Vermont City Takes Steps to Avoid ‘Devastating' Flooding

Montpelier has some prevention steps in place aimed at avoiding a repeat of ice jam flooding that hit the city 27 years ago Monday

Rain and an expected warmup in temperatures forecast for later this week have emergency management officials in Vermont eying rivers and lakes—and any changes to their icy surfaces—to stay alert to potential public safety impacts.

Montpelier has already taken steps aimed at reducing the risk of ice jam flooding.

Twenty-seven years ago Monday, the heart of Vermont’s capital city was swallowed by frigid floodwaters.

“That was devastating to our downtown merchants,” Chief Bob Gowans of the Montpelier Fire Department recalled. “Devastating. We definitely don’t want to see a repeat of that.”

The Winooski River had become jammed with big blocks of ice, leaving the river behind that clog with nowhere to go but up and into the streets. The floodwaters left behind widespread property damage.

Fast forward to today, and a gushing discharge of clean, 45-degree water is pouring into the Winooski from a riverbank. It is designed to open up a channel in the ice and keep things flowing normally.

“The hope is by opening that channel, if we were to get an ice jam, it would give a place for the ice to move through,” Gowans explained.

Montpelier and other Vermont communities prone to ice jams are now watching their rivers.

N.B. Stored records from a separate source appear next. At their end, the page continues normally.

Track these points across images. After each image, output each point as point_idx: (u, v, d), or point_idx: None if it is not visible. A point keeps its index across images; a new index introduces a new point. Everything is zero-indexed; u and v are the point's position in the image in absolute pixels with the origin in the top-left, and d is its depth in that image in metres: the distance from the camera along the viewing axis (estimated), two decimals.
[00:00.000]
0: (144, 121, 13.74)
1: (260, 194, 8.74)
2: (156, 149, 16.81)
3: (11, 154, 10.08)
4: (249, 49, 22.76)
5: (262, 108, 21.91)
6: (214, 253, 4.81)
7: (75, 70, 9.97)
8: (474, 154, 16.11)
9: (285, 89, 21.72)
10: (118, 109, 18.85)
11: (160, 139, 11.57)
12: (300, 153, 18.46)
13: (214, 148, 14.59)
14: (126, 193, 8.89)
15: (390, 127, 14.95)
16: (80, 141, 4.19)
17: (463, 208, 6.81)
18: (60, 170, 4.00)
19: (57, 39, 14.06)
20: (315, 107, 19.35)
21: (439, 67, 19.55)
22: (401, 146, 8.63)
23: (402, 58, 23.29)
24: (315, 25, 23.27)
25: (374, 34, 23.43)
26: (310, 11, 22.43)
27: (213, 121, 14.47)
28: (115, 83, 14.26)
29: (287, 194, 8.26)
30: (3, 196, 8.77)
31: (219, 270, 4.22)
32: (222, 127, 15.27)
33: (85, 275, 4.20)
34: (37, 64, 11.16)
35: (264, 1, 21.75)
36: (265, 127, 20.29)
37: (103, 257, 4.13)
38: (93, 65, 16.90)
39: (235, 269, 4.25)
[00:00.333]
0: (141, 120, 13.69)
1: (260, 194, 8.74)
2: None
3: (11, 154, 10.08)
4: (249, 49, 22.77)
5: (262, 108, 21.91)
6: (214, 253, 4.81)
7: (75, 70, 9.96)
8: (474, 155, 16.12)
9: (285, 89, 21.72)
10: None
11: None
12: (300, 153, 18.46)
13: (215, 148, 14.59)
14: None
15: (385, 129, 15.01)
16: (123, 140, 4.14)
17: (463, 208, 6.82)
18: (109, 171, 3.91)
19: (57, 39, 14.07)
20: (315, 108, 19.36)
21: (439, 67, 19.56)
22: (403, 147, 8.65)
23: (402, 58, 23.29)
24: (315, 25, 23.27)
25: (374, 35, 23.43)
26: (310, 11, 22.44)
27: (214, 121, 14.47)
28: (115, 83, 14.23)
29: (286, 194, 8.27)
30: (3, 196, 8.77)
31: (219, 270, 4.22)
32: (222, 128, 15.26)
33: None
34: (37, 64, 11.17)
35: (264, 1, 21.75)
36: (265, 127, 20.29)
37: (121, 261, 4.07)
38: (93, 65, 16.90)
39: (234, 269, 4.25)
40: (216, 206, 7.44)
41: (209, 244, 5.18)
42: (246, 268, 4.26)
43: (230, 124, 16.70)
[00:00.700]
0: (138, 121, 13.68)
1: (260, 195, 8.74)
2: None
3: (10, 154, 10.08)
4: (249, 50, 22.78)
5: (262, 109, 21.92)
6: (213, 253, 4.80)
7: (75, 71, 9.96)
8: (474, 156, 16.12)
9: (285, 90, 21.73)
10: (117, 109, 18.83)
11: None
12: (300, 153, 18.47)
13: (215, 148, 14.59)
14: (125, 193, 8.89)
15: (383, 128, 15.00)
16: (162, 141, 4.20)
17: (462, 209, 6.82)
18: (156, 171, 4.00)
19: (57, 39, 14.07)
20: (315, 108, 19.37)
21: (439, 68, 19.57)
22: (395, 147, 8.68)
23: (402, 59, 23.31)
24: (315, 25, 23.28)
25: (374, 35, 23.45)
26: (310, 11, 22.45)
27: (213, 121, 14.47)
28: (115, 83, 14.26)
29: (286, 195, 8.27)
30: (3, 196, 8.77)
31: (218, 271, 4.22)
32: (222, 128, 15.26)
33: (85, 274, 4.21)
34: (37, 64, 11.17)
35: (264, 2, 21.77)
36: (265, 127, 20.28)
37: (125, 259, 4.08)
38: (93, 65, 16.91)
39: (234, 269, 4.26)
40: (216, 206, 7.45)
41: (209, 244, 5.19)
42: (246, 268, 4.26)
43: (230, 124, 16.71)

As spring approaches, splintering river ice can mean jams, with rapid snow melts and heavy rain only worsening the threat from rising river levels.

Gowans said the city is now hoping for a slow, gradual thaw with no heavy rain—to lower the risk of flooding. A rapid and sustained warmup, combined with rain, would greatly increase the risk for flooding, Gowans said.

An excavator with a long arm has just been placed along the Winooski, as well, in case an ice jam does form. Montpelier emergency management officials want the excavator at the ready in case they need to bust up a possible jam, Gowans said.

On Lake Champlain, the expected warmup later this week is also sparking safety reminders.

“There are going to be areas that are extremely thin,” cautioned Scott Whittier of the National Weather Service.

Satellite imagery from Friday had the National Weather Service declaring the lake frozen over—even at its widest point—something that hasn’t happened since 2015, according to NWS data.

NWS Meteorologist Scott Whittier noted some spots in the ice on Lake Champlain are soft. Whittier added that milder temperatures, combined with the angle of the sun in March, could mean deteriorating ice conditions.

“As we get into the next couple of weeks, get your ice fishing done and heed the warnings from public officials to stay off the ice,” Whittier advised.

Monday, the Vermont Department of Fish & Wildlife reminded anglers that state law requires ice fishing shanties to be removed from the ice before it weakens or can’t support shanties.

The deadline to remove shanties and all contents and associated fishing materials from the ice this year is March 31. Failure to do so could mean a $1,000 fine, Fish & Wildlife said.